◆ Instructions for the task
Please pick out and copy every line of the records that contains the string "skLineSegment", matching case exactly.

◆ Supplied records
━━━━━━━━━━
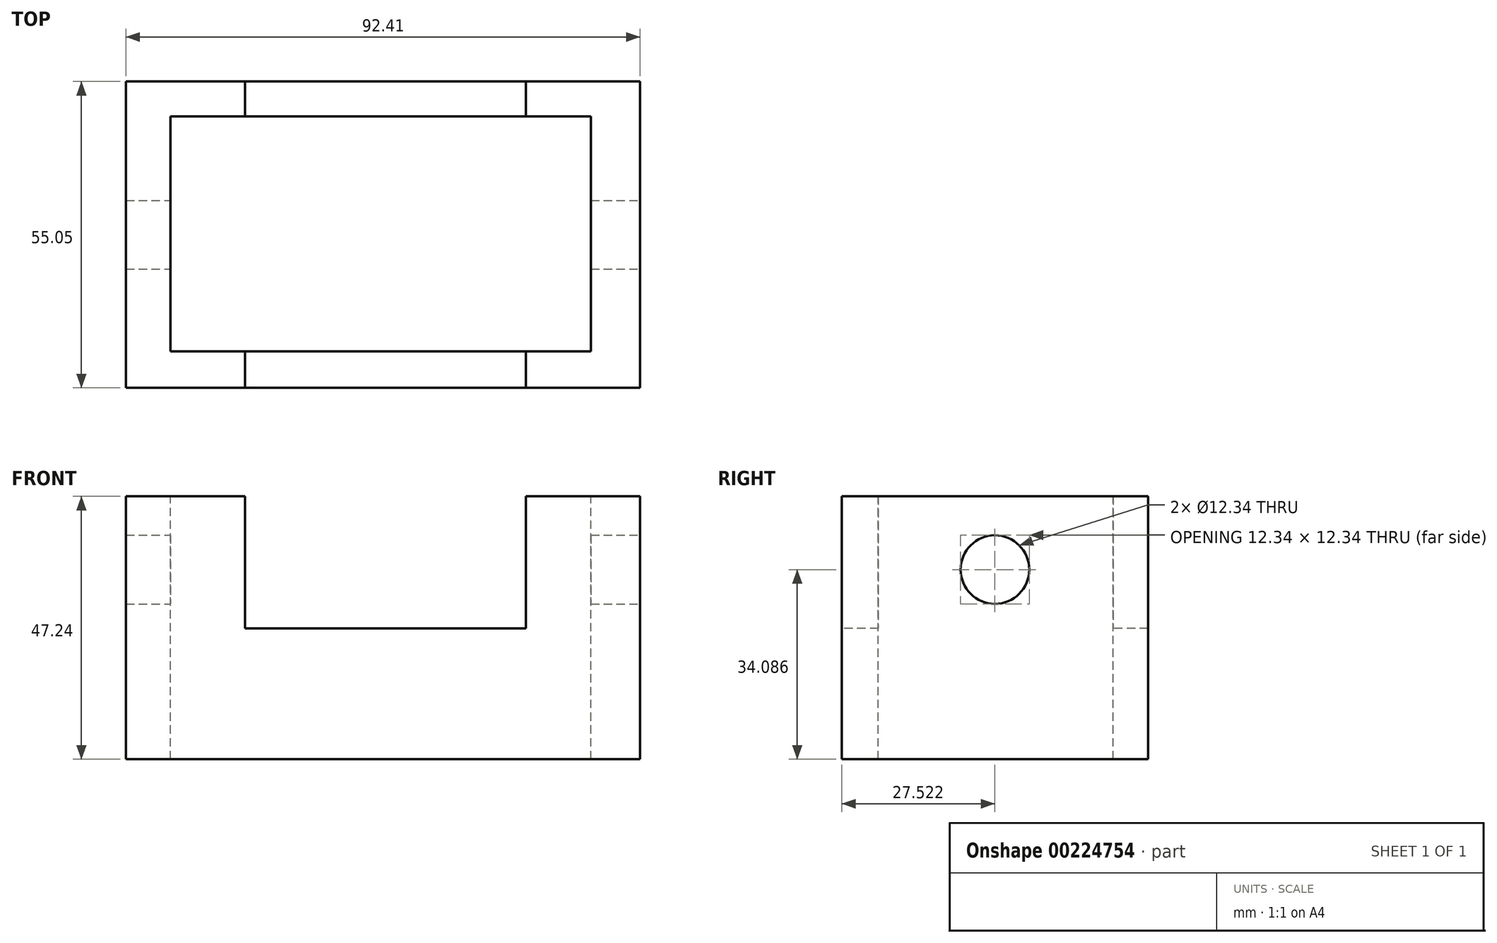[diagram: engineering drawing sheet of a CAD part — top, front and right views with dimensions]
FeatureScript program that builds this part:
━━━━━━━━━━
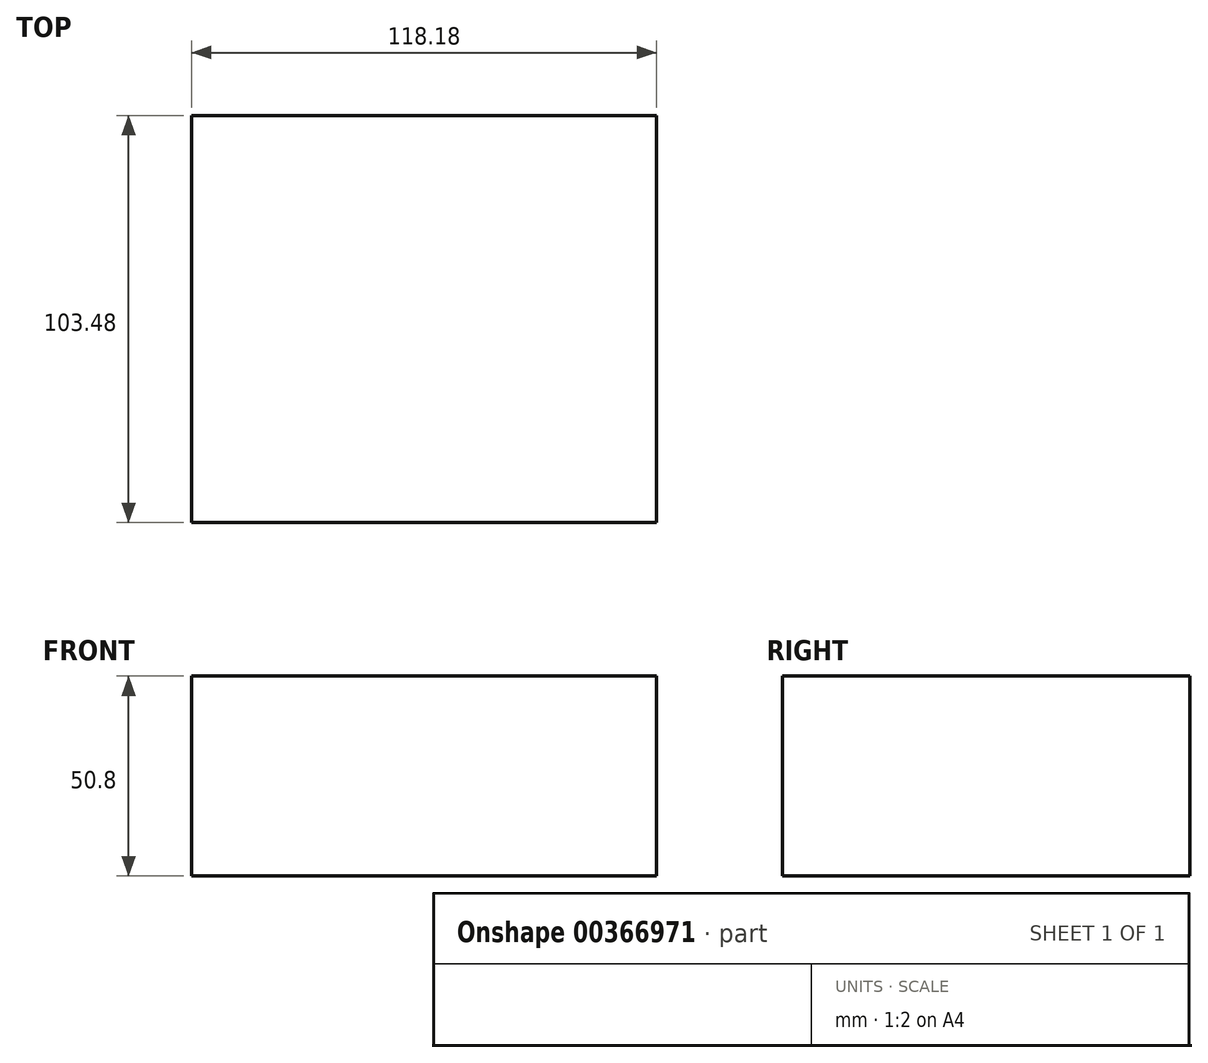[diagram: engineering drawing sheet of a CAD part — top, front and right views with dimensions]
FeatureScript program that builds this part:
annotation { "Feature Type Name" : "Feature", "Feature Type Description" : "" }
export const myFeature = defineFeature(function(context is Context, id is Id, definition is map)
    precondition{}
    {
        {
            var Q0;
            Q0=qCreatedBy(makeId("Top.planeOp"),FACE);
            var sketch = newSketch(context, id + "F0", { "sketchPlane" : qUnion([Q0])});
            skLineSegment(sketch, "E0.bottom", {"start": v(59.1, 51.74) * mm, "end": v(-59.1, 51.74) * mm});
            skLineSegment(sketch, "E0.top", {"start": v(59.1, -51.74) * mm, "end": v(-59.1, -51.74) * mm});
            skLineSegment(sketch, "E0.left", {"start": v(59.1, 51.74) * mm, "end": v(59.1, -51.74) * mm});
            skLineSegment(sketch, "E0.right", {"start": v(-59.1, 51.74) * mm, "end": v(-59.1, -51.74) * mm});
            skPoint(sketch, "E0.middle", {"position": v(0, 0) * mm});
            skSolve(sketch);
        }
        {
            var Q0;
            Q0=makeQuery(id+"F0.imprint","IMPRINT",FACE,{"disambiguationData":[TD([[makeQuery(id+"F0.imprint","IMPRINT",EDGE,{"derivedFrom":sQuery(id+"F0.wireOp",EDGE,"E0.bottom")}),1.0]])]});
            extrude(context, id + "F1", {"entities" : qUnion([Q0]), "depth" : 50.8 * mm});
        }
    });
━━━━━━━━━━
◆ Reply
            skLineSegment(sketch, "E0.bottom", {"start": v(59.1, 51.74) * mm, "end": v(-59.1, 51.74) * mm});
            skLineSegment(sketch, "E0.top", {"start": v(59.1, -51.74) * mm, "end": v(-59.1, -51.74) * mm});
            skLineSegment(sketch, "E0.left", {"start": v(59.1, 51.74) * mm, "end": v(59.1, -51.74) * mm});
            skLineSegment(sketch, "E0.right", {"start": v(-59.1, 51.74) * mm, "end": v(-59.1, -51.74) * mm});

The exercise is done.